In the Gospel, we see the story of the Temptation of Jesus in the desert.  Instead of the image of the serpent, there is the image of the devil tempting Jesus before he begins his ministry.  The Temptation to follow a path different from the path of God.  Instead of self-sacrificing love to embrace power.  Jesus is tempted to follow a path so often followed by leaders in this world, the way of power, success and domination.  But, Jesus is called to a path of love and the gift of his very self.  All of us can be tempted to choose power over others rather than service, to want to be successful in the eyes of others rather than do what is right, to win rather than to do what is good and true.

It is important for us to understand the reality of evil.  To realize that we are capable of evil, that others are capable of evil, that our institutions are capable of evil, including the church.  This keeps us awake and keeps us honest with ourselves.

Evil enters our lives when we stop being grateful for what we have and become focused ongetting what we do not have.  Evil enters our lives when we give into lies, rationalizing, blaming others.

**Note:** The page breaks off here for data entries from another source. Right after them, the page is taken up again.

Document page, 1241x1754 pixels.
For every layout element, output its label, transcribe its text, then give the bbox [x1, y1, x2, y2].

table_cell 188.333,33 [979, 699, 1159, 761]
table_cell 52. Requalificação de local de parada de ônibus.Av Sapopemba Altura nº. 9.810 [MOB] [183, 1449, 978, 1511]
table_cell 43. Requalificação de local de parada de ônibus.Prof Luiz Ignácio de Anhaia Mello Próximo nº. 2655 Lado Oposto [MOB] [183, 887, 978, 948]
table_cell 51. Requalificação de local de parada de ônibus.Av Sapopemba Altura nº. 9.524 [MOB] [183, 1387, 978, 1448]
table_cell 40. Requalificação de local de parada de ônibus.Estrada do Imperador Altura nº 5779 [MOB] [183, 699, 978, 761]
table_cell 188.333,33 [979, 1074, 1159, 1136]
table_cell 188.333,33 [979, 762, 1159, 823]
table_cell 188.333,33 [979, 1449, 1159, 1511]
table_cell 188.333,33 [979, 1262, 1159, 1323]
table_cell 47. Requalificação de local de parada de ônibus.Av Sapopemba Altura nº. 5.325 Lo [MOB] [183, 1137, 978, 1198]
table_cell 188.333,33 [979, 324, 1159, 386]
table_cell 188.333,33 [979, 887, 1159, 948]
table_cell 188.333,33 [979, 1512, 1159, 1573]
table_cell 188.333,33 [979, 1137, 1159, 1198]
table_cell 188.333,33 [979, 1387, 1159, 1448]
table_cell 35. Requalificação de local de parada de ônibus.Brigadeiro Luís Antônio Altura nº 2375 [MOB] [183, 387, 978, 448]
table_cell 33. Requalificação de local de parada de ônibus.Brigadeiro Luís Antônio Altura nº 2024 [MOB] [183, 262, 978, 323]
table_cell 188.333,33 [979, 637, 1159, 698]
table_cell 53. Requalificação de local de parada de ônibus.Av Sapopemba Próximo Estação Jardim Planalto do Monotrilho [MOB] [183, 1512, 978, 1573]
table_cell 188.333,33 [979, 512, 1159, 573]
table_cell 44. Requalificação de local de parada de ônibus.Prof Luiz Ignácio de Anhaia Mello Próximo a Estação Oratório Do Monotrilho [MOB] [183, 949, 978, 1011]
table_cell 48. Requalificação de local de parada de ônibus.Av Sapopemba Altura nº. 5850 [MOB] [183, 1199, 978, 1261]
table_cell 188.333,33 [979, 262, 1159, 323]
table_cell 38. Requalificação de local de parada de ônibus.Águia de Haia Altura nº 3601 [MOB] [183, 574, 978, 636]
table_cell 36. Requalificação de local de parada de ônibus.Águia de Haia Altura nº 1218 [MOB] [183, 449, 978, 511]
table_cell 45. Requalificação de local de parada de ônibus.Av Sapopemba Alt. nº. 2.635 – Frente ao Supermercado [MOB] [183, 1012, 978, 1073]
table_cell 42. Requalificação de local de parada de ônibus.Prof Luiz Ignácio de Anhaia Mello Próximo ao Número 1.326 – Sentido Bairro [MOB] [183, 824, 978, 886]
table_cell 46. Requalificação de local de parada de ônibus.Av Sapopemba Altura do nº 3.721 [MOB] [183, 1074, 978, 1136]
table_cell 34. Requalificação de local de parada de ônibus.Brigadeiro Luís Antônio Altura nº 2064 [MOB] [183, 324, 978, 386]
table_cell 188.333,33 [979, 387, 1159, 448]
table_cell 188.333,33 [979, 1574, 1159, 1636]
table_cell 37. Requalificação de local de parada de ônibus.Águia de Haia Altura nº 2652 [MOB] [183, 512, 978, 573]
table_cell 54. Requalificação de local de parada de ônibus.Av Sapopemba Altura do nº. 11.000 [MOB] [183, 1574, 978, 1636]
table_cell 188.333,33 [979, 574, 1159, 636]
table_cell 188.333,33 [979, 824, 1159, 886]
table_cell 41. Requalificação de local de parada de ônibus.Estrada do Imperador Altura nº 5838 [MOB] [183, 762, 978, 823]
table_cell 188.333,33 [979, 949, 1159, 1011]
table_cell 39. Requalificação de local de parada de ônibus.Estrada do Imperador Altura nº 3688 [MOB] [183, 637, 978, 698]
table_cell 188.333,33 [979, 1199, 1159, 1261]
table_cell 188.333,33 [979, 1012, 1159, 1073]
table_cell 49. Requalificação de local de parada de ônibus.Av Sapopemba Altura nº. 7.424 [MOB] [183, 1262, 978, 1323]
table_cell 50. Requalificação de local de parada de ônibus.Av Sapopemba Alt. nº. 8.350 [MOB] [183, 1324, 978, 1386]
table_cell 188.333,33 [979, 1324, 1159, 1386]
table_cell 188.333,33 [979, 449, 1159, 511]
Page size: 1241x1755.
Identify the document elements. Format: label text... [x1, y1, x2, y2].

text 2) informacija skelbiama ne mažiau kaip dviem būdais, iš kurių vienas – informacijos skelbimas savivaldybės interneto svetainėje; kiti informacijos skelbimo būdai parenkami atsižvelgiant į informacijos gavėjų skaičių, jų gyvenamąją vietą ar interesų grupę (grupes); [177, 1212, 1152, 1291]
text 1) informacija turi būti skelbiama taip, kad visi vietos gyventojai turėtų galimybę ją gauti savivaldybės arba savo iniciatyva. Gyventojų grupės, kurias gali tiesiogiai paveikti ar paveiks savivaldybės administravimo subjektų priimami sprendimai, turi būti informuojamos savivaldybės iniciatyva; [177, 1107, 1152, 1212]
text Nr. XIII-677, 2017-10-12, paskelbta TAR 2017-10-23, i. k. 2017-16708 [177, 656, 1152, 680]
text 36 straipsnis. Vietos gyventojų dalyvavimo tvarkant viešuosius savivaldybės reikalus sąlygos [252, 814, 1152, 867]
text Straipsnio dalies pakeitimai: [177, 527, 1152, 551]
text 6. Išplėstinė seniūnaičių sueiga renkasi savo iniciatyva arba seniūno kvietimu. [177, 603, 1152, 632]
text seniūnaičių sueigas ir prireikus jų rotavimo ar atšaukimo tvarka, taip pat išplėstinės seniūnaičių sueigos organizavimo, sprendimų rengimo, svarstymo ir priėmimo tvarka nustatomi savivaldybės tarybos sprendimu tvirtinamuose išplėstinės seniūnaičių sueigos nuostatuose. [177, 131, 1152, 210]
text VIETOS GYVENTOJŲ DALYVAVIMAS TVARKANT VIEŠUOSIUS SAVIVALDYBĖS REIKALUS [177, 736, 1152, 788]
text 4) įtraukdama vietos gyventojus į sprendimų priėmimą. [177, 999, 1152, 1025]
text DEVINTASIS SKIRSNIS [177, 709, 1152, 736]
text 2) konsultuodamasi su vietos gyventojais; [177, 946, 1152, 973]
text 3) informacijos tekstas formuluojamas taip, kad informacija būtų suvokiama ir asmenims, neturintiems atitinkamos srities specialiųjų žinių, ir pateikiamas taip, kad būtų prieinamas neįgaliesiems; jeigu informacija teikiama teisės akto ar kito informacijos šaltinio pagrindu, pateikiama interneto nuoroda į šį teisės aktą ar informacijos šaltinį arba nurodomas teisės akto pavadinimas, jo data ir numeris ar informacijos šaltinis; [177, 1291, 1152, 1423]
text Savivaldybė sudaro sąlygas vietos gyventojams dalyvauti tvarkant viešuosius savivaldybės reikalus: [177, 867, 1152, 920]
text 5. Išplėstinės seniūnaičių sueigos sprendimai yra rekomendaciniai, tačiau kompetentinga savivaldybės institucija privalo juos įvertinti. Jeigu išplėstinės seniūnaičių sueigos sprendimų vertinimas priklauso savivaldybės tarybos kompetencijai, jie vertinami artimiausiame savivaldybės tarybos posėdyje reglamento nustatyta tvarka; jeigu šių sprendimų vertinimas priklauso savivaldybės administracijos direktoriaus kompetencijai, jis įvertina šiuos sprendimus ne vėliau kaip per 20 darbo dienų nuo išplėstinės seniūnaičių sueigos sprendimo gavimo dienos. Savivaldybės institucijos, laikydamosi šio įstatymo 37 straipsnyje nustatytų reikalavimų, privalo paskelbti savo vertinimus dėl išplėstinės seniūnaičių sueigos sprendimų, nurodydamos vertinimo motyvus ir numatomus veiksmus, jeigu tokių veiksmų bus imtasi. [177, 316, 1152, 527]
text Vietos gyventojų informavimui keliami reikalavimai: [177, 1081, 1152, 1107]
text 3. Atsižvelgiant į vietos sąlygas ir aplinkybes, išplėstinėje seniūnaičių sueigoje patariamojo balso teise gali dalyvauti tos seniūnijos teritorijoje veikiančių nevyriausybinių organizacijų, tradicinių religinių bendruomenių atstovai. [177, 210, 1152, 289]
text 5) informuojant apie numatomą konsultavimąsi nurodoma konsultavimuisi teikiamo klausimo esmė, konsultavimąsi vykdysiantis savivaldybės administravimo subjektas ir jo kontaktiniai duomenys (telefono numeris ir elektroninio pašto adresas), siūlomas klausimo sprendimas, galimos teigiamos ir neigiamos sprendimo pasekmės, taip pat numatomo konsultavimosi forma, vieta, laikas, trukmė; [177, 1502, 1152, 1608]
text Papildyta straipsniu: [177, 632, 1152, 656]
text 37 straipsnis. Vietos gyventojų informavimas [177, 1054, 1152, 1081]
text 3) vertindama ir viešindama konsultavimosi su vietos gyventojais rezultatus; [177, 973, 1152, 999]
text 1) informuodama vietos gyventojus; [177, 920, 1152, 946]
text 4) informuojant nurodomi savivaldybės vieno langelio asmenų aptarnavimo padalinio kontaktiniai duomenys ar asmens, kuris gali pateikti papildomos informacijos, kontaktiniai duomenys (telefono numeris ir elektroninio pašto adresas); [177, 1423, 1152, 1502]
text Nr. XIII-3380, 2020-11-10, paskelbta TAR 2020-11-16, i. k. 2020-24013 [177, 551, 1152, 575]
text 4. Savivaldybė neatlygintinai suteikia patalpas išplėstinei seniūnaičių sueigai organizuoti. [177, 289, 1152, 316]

Evil always enters our lives through falsehoods, lies, lack of truth.  The greatest way to avoid evil is utter honesty.  Be ruthlessly honest with yourself and with others. Lies are like opening a door that allows evil to enter our lives and our institutions.

Evil is a reality, understand it and face it honestly.  Do not be afraid of evil, for evil has no power except what we give it.  Evil has no power at all when faced with truth and honesty.